Uzun tarihî süreçte değişik coğrafyada ve farklı Müslüman milletlerin hakimiyetinde yaşayan Yahudilerin yaşadığı bir takım sıkıntıların genelleştirilmesi yanlıştır. Sürekli tavrın bir parçası değildir. Bu sebeple modern çağın kötü icadı ‘antisemitizm’, İslâm dünyası için söz konusu değildir. Antisemitizme yol açacak dini referanslar olmadığı gibi, yaşanan tarihi örnekler de yoktur. Tarihi genlerde olmadığı için bu terim dünya milletleri içerisinde en çok Müslümanlara yabancıdır.

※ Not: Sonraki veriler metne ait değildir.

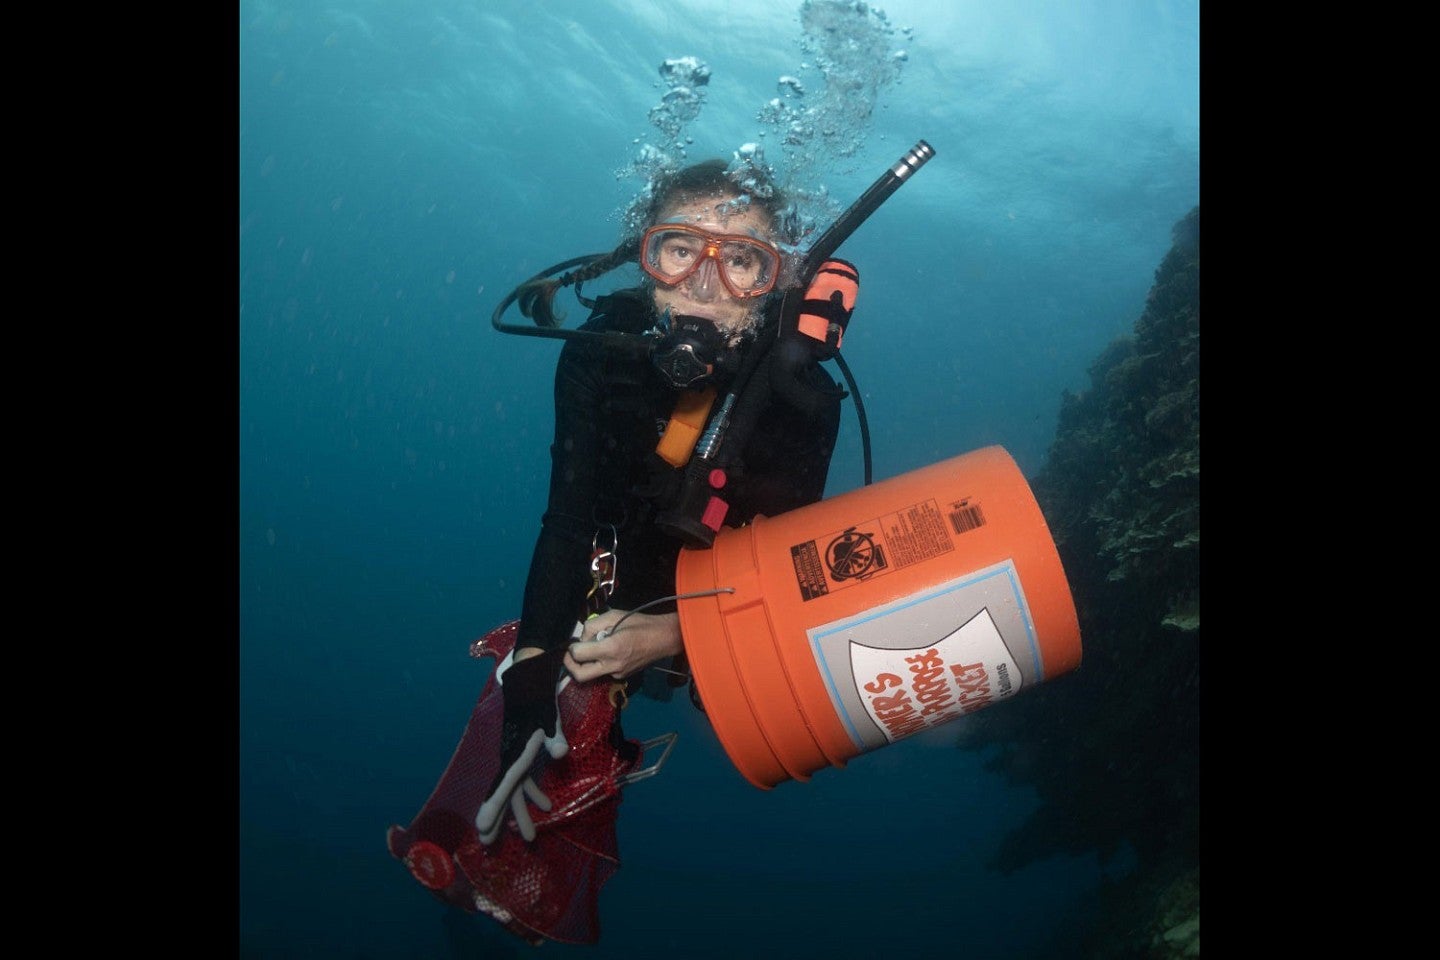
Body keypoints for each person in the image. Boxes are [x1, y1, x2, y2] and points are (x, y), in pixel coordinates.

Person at [474, 158, 850, 845]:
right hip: (611, 576)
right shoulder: (597, 354)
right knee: (546, 724)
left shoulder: (803, 400)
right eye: (679, 249)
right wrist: (530, 670)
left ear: (776, 284)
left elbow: (795, 573)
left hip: (722, 597)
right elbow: (567, 519)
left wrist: (679, 636)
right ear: (646, 258)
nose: (704, 285)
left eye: (742, 260)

Hz. Muhammed’le başlayıp günümüze kadar devam eden birlikteliklerle, birbiriyle bu derece iç içe geçen bu iki din mensuplarının birbirinden ayrılması ya da kopması da zannedildiği kadar basit ve kolay değildir. Her şeye rağmen hem İslam ülkelerinde Yahudilerin yaşamaya devam etmesi, hem de İsrail Devleti’nde bir milyona yakın Müslüman’ın yaşaması, perçinlenmiş birlikteliğin canlı kanıtlarıdır. Yazının başlığının hemen altında verilen, asırların tecrübelerini yansıtan şu atasözü durumu gayet iyi özetlemektedir: “Yahudisiz pazar, tuzsuz çorbaya benzer.” Tarih boyunca bu durum sadece ekonomik alanda değil, toplumsal hayatın bütün alanlarında geçerli olmuştur.

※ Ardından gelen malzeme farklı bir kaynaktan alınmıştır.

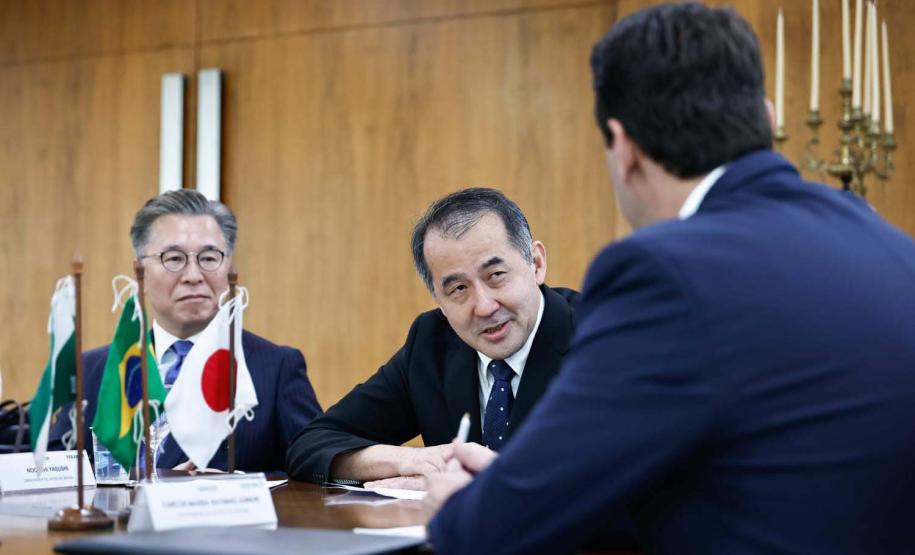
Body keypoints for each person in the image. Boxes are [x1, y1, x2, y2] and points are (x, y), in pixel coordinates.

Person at [425, 4, 915, 554]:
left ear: (624, 147)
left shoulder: (663, 273)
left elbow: (492, 530)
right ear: (768, 118)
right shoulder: (891, 246)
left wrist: (459, 502)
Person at [286, 188, 578, 488]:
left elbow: (610, 475)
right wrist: (411, 461)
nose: (484, 306)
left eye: (496, 275)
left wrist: (485, 481)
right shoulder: (430, 343)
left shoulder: (599, 338)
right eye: (458, 289)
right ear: (439, 300)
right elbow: (311, 445)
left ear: (537, 263)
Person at [54, 189, 321, 472]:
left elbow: (314, 472)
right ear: (139, 271)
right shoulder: (92, 370)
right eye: (173, 258)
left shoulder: (276, 367)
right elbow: (53, 478)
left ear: (230, 267)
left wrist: (231, 488)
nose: (193, 276)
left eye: (208, 258)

Bu iki din mensupları arasında günümüzde yaşanan bir takım tatsız hadiseler geçicidir; insani ve akıllı politikalarla aşılabilecek bir durumdur. İdeolojik ve politik kaygıların bir kenara bırakılarak tarihi tecrübeler ışığında insani çözümlerin üretilmesi hiç de zor değildir.

Öte yandan son zamanlarda özellikle Batı’da moda olan Müslüman ve Yahudi karşıtlığı ile entegrasyon adı altında yapılmaya çalışılan asimilasyon girişimlerinin, bu bir arada yaşamın güzel örnekleriyle dolu tarihi tecrübeden alması gereken önemli dersler vardır.

Doç. Dr. Nuh ARSLANTAŞ kimdir?

1972 yılında Konya’da doğan Arslantaş, 1996 yılında Marmara Üniversitesi İlahiyat Fakültesi’nden mezun oldu. 1997’de M.Ü. İlahiyat Fakültesi İslam Tarihi Anabilim Dalı’na araştırma görevlisi oldu. M.Ü. Sosyal Bilimler Enstitüsü’nde “Emevîler Döneminde Yahudiler” (06.07.2000) isimli yüksek lisans tezini hazırladı. Yabancı hükümetlerce Türk Hükümeti emrine verilen bursla, dil öğrenmek ve sahasında akademik araştırmalar yapmak üzere 2003-2004 öğretim yılında İsrail’de (Hayfa Üniversitesi) bulundu. M.Ü. Sosyal Bilimler Enstitüsü’nde “Abbasiler ve Fatımiler Döneminde Yahudiler” (Temmuz 2007) başlıklı tezi ile doktor, “İslam Dünyasında İktisadi ve İlmi Hayatta Yahudiler” araştırması ile doçent oldu (Nisan 2010). M.Ü. İlahiyat Fakültesi İslam Tarihi Anabilim Dalı’nda öğretim üyesi olarak görev yapan Arslantaş, Arapça, İngilizce ve İbranice biliyor. Halen 11 ay süre ile Kudüs İbrani Üniversitesi Ben Zvi Enstitüsü’nde “Yahudi Tarihçiler Tarafından Osmanlı Tarihi Üzerine Yazılmış İbranice Kronikler” başlıklı projesini hazırlıyor. Arslantaş’ın çok sayıda yayınlanmış kitap, makale ve çalışması bulunuyor.